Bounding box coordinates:

Content starts

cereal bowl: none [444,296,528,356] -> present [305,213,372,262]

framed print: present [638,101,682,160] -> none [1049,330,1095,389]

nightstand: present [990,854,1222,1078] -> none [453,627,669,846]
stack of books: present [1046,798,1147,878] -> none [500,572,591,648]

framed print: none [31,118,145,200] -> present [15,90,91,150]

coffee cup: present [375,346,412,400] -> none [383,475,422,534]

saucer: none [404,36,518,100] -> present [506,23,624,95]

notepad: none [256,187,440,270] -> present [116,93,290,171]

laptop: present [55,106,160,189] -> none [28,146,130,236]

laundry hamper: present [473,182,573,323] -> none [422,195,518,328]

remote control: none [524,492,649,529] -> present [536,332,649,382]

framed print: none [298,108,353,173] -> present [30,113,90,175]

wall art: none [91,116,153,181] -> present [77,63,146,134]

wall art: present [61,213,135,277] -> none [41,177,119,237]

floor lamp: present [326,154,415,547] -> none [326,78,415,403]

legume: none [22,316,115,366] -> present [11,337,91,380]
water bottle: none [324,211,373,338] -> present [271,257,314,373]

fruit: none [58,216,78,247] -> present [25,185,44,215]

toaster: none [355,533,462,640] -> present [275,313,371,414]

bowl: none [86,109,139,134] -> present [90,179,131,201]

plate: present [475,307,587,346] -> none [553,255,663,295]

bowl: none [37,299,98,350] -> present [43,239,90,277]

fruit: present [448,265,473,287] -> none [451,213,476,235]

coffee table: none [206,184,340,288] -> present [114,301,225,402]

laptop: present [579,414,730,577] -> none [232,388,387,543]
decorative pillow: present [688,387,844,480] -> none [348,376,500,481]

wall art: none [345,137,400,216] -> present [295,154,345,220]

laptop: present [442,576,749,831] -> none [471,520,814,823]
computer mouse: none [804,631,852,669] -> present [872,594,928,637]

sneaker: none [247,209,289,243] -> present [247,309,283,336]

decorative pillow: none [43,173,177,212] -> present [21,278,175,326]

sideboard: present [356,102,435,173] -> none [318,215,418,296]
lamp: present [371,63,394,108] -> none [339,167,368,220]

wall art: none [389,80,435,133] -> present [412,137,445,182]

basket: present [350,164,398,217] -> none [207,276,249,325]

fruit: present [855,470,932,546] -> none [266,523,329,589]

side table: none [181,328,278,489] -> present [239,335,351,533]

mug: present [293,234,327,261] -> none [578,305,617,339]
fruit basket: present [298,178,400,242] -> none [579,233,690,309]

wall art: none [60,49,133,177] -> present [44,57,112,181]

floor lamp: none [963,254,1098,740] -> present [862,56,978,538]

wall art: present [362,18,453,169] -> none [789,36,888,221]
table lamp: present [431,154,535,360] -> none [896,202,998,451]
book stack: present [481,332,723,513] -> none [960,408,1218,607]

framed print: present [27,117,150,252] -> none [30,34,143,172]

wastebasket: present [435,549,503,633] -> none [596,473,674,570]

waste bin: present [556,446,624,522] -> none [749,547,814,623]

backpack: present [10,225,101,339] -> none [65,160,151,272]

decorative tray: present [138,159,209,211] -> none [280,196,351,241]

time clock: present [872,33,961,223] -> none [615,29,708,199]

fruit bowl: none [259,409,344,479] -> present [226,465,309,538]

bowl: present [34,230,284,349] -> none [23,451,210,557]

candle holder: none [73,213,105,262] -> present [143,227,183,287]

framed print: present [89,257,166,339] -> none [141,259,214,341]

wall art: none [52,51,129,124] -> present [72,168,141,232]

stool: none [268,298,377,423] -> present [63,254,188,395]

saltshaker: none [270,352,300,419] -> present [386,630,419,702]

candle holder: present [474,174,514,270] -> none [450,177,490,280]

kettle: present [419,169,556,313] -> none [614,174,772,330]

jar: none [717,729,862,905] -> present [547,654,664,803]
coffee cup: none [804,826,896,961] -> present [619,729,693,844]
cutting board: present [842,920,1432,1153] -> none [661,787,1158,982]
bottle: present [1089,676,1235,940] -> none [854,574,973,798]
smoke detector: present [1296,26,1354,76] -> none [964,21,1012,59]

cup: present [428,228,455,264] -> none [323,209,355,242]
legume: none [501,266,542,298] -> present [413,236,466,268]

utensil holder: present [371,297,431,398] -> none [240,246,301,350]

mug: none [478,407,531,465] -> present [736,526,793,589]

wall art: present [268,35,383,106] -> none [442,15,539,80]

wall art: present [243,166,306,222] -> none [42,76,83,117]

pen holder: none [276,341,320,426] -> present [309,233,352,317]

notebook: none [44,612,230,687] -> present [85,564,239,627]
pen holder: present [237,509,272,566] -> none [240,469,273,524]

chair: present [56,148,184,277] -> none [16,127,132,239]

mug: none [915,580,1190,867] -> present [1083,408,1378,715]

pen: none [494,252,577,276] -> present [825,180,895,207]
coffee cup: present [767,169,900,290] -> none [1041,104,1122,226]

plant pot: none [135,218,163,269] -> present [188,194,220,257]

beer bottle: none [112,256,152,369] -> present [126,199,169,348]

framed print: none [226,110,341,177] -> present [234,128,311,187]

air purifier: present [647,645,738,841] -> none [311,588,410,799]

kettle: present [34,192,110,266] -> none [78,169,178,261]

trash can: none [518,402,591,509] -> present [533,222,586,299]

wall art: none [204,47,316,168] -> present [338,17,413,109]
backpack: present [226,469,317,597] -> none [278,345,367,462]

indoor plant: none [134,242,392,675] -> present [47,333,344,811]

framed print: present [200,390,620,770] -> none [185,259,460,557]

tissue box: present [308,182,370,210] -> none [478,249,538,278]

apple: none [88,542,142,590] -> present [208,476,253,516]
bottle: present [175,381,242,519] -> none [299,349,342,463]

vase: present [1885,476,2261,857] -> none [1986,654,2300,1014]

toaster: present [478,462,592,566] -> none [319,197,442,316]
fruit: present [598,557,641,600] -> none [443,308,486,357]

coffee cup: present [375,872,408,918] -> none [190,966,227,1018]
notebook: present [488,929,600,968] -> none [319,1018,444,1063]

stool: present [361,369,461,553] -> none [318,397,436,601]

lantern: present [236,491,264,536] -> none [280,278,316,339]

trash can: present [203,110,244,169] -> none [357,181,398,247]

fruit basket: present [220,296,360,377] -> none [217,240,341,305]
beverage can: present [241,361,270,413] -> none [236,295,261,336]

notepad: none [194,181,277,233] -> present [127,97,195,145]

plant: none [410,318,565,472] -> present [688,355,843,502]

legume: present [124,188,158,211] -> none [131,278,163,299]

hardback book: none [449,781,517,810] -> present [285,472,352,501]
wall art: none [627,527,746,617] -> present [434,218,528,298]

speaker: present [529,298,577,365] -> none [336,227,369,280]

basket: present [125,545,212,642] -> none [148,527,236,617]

Content ends

WHAT IS EXPECTED
The reply should consist solely of the lines above from the one that has "book stack: present" through the one that has "saltshaker: none [270,352,300,419]", reproduced exactly.

PROBLEM SOLUTION
book stack: present [481,332,723,513] -> none [960,408,1218,607]

framed print: present [27,117,150,252] -> none [30,34,143,172]

wastebasket: present [435,549,503,633] -> none [596,473,674,570]

waste bin: present [556,446,624,522] -> none [749,547,814,623]

backpack: present [10,225,101,339] -> none [65,160,151,272]

decorative tray: present [138,159,209,211] -> none [280,196,351,241]

time clock: present [872,33,961,223] -> none [615,29,708,199]

fruit bowl: none [259,409,344,479] -> present [226,465,309,538]

bowl: present [34,230,284,349] -> none [23,451,210,557]

candle holder: none [73,213,105,262] -> present [143,227,183,287]

framed print: present [89,257,166,339] -> none [141,259,214,341]

wall art: none [52,51,129,124] -> present [72,168,141,232]

stool: none [268,298,377,423] -> present [63,254,188,395]

saltshaker: none [270,352,300,419] -> present [386,630,419,702]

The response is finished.